**PROBLEM REQUIREMENTS**
In the answer, transcribe exactly the lines from the beginning of the material through the line holding "X002253Y025618D01*", and skip every picture.

━━━━━ DATA TO USE ━━━━━

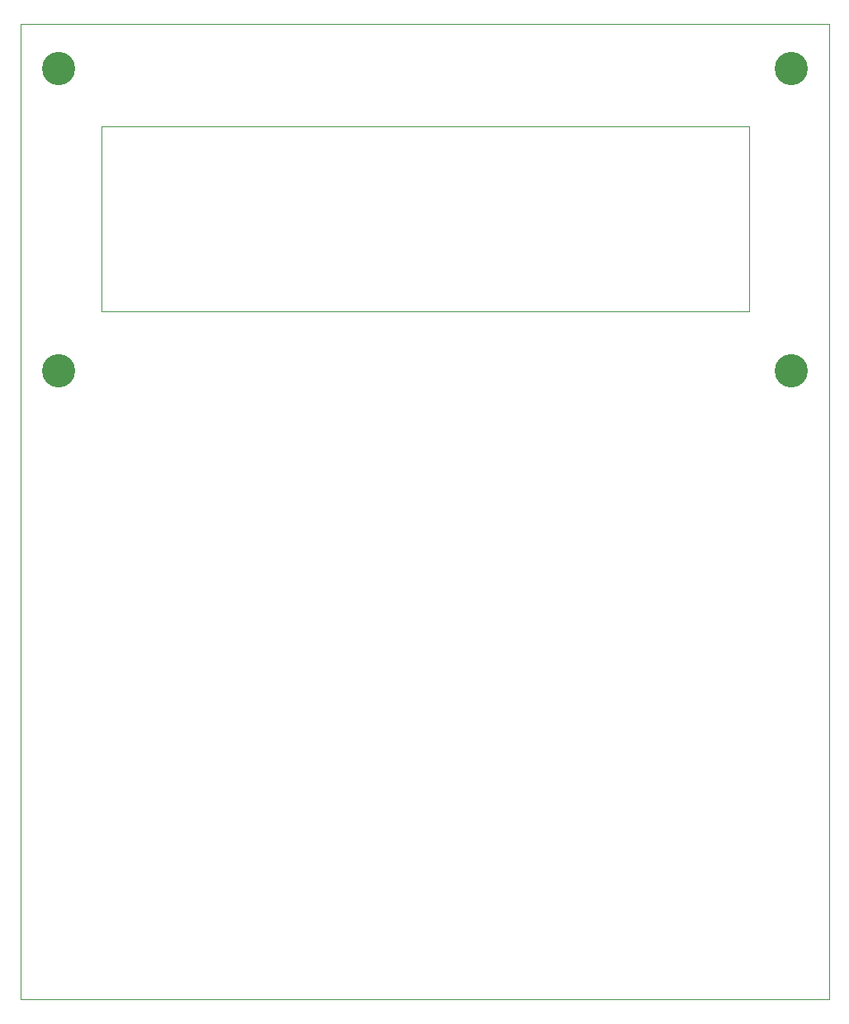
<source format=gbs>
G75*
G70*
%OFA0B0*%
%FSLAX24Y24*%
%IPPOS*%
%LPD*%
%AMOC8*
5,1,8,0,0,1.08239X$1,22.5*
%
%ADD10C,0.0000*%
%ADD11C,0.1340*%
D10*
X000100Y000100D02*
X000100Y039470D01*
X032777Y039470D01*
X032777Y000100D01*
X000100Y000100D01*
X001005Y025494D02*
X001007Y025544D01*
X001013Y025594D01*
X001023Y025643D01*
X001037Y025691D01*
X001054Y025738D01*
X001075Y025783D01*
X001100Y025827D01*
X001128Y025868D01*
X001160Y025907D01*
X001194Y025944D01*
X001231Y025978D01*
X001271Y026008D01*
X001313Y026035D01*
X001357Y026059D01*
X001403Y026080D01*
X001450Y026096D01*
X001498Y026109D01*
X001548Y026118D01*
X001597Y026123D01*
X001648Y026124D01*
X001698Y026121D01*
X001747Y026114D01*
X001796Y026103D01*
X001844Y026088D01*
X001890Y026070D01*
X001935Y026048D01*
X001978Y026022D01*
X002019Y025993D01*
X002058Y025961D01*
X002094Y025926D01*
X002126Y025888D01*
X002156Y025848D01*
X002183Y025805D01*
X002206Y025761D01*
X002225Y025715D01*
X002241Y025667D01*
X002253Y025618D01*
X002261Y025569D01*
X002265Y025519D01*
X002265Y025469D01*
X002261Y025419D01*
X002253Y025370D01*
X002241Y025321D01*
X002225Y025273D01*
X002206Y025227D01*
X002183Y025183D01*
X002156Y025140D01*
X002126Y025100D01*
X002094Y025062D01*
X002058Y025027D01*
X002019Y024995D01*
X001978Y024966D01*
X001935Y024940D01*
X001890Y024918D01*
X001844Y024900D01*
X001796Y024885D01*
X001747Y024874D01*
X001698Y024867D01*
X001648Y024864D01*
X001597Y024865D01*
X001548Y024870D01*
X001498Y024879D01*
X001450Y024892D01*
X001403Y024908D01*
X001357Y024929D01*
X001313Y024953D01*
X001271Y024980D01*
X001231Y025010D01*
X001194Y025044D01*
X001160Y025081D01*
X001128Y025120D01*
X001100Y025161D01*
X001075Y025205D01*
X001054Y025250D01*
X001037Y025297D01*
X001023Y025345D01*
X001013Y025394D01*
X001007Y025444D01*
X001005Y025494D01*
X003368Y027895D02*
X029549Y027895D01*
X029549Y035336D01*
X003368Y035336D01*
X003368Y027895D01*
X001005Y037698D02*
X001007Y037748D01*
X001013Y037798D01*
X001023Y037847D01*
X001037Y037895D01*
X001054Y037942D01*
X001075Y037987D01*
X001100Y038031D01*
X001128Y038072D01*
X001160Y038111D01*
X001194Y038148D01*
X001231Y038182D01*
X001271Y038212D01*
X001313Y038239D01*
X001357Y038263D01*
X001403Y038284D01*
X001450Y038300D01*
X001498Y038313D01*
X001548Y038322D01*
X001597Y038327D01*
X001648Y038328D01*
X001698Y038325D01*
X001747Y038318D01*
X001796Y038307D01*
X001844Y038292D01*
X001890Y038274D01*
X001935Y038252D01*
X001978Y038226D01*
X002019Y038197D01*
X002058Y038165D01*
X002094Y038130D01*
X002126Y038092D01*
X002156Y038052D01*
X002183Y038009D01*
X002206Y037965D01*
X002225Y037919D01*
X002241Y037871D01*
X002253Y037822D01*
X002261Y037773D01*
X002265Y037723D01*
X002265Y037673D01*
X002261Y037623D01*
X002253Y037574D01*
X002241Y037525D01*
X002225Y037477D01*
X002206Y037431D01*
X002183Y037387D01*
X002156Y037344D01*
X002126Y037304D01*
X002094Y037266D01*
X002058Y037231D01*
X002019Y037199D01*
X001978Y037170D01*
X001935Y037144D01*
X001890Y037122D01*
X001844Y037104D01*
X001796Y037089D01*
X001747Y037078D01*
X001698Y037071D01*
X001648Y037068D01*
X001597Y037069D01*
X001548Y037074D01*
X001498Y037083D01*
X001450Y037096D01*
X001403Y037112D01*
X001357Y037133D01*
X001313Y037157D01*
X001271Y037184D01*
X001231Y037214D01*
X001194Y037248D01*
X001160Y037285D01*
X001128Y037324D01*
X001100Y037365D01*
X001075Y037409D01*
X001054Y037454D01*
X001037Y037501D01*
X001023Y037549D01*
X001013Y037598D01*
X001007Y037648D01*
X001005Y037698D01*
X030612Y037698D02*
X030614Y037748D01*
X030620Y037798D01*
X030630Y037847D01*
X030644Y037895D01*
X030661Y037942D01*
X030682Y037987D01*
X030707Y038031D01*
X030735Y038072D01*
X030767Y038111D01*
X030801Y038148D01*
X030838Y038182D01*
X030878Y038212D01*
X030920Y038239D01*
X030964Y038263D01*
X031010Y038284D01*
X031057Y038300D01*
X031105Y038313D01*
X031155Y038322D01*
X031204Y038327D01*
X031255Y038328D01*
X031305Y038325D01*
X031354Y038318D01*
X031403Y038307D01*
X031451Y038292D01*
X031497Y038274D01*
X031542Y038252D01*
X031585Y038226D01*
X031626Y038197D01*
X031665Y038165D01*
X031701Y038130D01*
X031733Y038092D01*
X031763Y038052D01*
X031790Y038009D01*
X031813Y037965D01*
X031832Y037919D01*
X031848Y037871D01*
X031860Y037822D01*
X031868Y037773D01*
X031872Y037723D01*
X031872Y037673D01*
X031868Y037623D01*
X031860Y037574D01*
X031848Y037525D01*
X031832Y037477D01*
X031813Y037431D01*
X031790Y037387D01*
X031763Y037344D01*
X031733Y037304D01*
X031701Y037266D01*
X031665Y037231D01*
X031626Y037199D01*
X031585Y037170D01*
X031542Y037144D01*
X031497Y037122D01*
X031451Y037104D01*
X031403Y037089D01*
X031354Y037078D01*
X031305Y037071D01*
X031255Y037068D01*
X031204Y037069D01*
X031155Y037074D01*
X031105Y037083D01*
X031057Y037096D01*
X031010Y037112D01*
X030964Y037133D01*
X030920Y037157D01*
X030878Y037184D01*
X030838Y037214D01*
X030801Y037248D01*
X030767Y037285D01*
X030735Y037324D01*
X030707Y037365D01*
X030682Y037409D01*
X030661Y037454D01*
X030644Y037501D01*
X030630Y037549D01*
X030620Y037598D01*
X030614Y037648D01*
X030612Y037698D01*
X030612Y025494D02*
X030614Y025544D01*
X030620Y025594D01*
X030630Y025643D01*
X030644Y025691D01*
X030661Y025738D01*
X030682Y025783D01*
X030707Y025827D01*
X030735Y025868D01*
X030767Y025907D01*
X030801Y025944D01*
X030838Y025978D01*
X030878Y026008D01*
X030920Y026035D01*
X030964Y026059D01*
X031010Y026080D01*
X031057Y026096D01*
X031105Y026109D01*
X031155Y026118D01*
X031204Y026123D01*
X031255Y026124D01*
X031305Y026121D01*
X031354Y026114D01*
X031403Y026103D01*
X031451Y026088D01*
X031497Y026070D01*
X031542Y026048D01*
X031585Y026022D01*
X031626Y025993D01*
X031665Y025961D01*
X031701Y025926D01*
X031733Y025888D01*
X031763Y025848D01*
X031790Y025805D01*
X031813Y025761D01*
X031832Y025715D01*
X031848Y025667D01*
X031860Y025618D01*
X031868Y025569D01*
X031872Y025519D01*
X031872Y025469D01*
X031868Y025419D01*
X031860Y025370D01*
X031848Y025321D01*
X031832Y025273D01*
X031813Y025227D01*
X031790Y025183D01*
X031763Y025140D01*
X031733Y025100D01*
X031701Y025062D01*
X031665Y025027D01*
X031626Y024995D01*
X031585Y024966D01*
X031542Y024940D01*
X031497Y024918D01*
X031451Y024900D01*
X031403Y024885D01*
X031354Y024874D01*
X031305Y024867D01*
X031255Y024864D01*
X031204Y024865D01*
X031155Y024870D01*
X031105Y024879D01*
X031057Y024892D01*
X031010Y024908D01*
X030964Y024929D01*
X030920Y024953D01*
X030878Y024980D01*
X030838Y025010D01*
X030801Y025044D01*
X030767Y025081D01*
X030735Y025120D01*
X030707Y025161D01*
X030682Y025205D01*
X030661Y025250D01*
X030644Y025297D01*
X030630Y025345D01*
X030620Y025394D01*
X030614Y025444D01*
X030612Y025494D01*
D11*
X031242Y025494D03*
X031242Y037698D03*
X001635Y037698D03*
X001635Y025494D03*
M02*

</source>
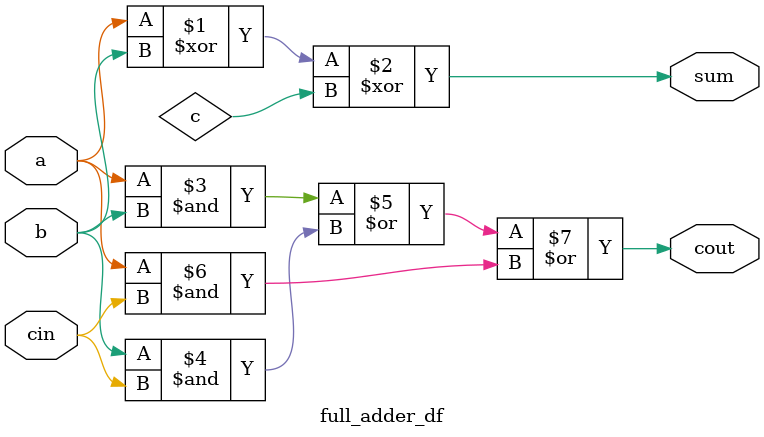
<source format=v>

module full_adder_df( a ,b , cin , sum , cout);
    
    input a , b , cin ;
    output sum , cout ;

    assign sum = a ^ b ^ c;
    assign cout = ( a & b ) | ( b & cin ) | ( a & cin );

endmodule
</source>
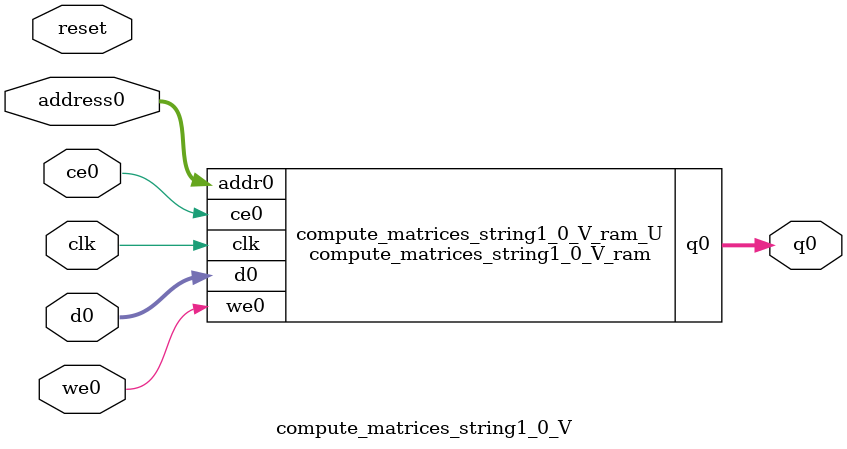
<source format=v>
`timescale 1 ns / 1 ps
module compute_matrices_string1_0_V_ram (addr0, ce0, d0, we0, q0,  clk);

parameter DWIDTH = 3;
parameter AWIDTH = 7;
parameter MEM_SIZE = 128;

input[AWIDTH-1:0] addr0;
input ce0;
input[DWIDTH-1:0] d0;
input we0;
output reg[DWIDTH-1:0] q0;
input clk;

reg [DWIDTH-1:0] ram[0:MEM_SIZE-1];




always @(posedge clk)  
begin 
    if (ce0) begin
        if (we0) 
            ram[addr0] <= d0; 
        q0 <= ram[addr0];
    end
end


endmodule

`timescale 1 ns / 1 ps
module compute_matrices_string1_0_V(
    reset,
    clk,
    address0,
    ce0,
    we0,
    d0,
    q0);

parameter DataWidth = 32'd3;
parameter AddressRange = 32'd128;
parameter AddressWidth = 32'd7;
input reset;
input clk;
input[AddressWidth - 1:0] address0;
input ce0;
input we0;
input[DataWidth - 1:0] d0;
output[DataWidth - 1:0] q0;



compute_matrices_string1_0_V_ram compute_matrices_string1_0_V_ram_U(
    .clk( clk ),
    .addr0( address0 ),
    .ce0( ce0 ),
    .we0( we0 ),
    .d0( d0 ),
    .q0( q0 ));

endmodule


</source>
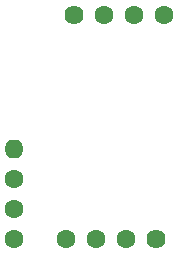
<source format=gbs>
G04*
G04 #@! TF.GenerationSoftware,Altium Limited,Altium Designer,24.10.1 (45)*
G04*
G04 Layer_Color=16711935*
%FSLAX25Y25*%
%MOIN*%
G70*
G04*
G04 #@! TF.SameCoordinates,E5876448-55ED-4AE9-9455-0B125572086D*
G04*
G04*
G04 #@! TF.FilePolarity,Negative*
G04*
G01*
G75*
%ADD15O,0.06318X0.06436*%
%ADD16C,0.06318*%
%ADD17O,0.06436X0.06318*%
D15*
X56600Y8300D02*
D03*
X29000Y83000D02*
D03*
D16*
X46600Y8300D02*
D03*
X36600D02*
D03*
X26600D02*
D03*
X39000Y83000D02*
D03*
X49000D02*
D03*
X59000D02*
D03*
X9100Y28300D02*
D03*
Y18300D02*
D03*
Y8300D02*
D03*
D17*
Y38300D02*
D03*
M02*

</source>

━━━━━

**ANSWER TO THE EXERCISE**
<source format=gbs>
G75*
G70*
%OFA0B0*%
%FSLAX24Y24*%
%IPPOS*%
%LPD*%
%AMOC8*
5,1,8,0,0,1.08239X$1,22.5*
%
%ADD10C,0.0000*%
%ADD11C,0.1340*%
D10*
X000100Y000100D02*
X000100Y039470D01*
X032777Y039470D01*
X032777Y000100D01*
X000100Y000100D01*
X001005Y025494D02*
X001007Y025544D01*
X001013Y025594D01*
X001023Y025643D01*
X001037Y025691D01*
X001054Y025738D01*
X001075Y025783D01*
X001100Y025827D01*
X001128Y025868D01*
X001160Y025907D01*
X001194Y025944D01*
X001231Y025978D01*
X001271Y026008D01*
X001313Y026035D01*
X001357Y026059D01*
X001403Y026080D01*
X001450Y026096D01*
X001498Y026109D01*
X001548Y026118D01*
X001597Y026123D01*
X001648Y026124D01*
X001698Y026121D01*
X001747Y026114D01*
X001796Y026103D01*
X001844Y026088D01*
X001890Y026070D01*
X001935Y026048D01*
X001978Y026022D01*
X002019Y025993D01*
X002058Y025961D01*
X002094Y025926D01*
X002126Y025888D01*
X002156Y025848D01*
X002183Y025805D01*
X002206Y025761D01*
X002225Y025715D01*
X002241Y025667D01*
X002253Y025618D01*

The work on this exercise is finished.